Task:
All lines in the data below carrying the string "fericit" are to be located and copied.

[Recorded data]
==========

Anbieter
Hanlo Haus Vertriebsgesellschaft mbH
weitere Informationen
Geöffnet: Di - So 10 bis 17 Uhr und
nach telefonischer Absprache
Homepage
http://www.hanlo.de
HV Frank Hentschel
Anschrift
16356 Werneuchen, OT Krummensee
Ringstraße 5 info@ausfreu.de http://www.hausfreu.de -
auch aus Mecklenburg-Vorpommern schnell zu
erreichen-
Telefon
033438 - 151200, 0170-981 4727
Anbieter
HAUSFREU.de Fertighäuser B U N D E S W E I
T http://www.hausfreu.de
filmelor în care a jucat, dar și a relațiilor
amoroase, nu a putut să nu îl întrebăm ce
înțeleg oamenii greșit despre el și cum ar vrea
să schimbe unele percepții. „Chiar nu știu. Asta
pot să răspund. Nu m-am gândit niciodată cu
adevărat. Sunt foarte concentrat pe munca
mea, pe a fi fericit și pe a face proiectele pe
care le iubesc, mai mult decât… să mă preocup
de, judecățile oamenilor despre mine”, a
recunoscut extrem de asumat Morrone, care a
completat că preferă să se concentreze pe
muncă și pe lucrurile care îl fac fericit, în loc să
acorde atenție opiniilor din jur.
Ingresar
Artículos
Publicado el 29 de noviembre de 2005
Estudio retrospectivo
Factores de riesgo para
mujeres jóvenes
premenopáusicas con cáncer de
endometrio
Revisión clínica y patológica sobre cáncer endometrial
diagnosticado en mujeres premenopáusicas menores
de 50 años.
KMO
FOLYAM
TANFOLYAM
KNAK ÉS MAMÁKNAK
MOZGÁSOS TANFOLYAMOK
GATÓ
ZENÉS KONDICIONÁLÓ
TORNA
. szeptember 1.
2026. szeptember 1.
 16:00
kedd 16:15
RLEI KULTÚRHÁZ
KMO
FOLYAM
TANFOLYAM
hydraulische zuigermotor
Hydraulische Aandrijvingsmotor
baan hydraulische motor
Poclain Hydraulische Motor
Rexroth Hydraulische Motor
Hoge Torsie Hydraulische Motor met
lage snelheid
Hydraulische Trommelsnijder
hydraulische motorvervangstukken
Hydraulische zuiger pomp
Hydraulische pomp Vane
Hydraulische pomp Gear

==========

Output of the exercise:
mea, pe a fi fericit și pe a face proiectele pe
muncă și pe lucrurile care îl fac fericit, în loc să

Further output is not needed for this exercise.